(183c) Simultaneous Process Design & Optimisation: An Application to Bioprocesses

Traditional biopharmaceutical process development relies primarily on process- and product- know-how and is aided by wet-lab experimentation. Although this may have proven to be a suitable strategy, able to identify designs that guarantee high product quality and titres, it is often cost- and time- inefficient (Narayanan et al., 2020; Nasr et al., 2017). At the same time, it does not allow for combinatorial studies to clearly identify underlying synergetic and/or antagonistic effects of the process parameters on often-competing Key Performance Indicators (KPIs), such as product purity and process yield.

In this work, we propose a framework for the simultaneous design and optimisation of process design and operation. The presented methodology is based on an experimentally validated high-fidelity process model that is used as the virtual experimentation platform (digital twin). The digital twin forms the basis for the execution of Quasi Random Sampling-High dimensional model representation experiments, where design and process parameters are varied within the range of interest. The obtained datasets are subsequently assessed based on process performance with respect to predefined KPIs. A concave hull is constructed by implementing the alpha shape algorithm to identify the Normal Operating Region (NOR) where all constraints are satisfied.

Here we showcase the capabilities of the framework on an affinity chromatography purification step, used in monoclonal antibody (mAb) manufacturing. We use the high-fidelity process model as presented by Steinebach et al. (2016) and we focus on assessing the performance of the system: (a) using and comparing three industrially relevant resins (MabSelect SuRe, MabSelect SuRe LX, and CaptivA PriMAB) and (b) under measured disturbances resulting from variations in the feed composition. As KPIs of interest, we focus on process yield and productivity and we use those for the design of the NOR in each case.

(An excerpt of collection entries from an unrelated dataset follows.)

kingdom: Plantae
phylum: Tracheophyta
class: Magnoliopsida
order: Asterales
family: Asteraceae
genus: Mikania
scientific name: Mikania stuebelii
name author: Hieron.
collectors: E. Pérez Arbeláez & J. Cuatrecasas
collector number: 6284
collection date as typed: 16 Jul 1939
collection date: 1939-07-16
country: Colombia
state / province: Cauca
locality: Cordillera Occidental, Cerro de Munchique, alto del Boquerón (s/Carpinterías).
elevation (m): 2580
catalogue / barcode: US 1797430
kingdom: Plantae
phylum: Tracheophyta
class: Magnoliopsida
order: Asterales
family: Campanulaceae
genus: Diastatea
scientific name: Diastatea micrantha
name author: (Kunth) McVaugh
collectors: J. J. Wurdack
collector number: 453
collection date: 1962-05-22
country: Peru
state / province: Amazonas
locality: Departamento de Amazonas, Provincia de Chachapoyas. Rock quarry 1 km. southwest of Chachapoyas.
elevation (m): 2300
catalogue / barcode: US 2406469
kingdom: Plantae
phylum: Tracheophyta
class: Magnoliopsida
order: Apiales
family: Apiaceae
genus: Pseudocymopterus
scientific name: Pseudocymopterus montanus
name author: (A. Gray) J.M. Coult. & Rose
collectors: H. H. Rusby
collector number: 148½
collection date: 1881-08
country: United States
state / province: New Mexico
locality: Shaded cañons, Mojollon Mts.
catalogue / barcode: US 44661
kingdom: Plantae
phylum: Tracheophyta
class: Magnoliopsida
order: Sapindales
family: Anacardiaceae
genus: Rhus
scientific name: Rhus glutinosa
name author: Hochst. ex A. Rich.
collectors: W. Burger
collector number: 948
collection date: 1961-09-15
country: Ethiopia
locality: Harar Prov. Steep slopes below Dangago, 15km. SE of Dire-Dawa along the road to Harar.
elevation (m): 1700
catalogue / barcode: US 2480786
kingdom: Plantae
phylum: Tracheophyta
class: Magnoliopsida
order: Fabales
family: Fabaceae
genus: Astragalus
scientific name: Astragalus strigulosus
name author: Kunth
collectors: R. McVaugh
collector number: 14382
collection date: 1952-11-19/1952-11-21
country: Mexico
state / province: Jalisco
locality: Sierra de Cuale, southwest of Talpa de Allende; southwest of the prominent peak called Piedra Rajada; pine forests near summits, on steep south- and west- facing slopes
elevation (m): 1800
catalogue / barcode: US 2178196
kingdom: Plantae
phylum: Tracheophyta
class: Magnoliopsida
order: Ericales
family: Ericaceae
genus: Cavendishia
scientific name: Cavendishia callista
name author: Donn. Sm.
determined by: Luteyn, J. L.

We demonstrate how our proposed framework can be used to calculate the size of the NOR and quantify a flexibility region (FR) around a chosen operating point. The FR is translated into the allowed deviation of the process conditions, in order for optimal operation to be guaranteed. A uniform maximum deviation with respect to the feed conditions, where the constraints are still satisfied can be quantified for the different resins. The maximum value of productivity inside the NOR is also quantified. Currently, the framework is being expanded to different unit operations both in bioprocesses and beyond, such as energy systems.

References

Narayanan, H., Luna, M. F., von Stosch, M., Cruz Bournazou, M. N., Polotti, G., Morbidelli, M., Butte, A. & Sokolov, M. (2020) Bioprocessing in the Digital Age: The Role of Process Models. Biotechnol J. 15 (1), e1900172.

Nasr, M. M., Krumme, M., Matsuda, Y., Trout, B. L., Badman, C., Mascia, S., Cooney, C. L., Jensen, K. D., Florence, A., Johnston, C., Konstantinov, K. & Lee, S. L. (2017) Regulatory Perspectives on Continuous Pharmaceutical Manufacturing: Moving From Theory to Practice: September 26-27, 2016, International Symposium on the Continuous Manufacturing of Pharmaceuticals. J Pharm Sci. 106 (11), 3199-3206.

Steinebach, F., Angarita, M., Karst, D. J., Muller-Spath, T. & Morbidelli, M. (2016) Model based adaptive control of a continuous capture process for monoclonal antibodies production. J Chromatogr A. 1444, 50-56.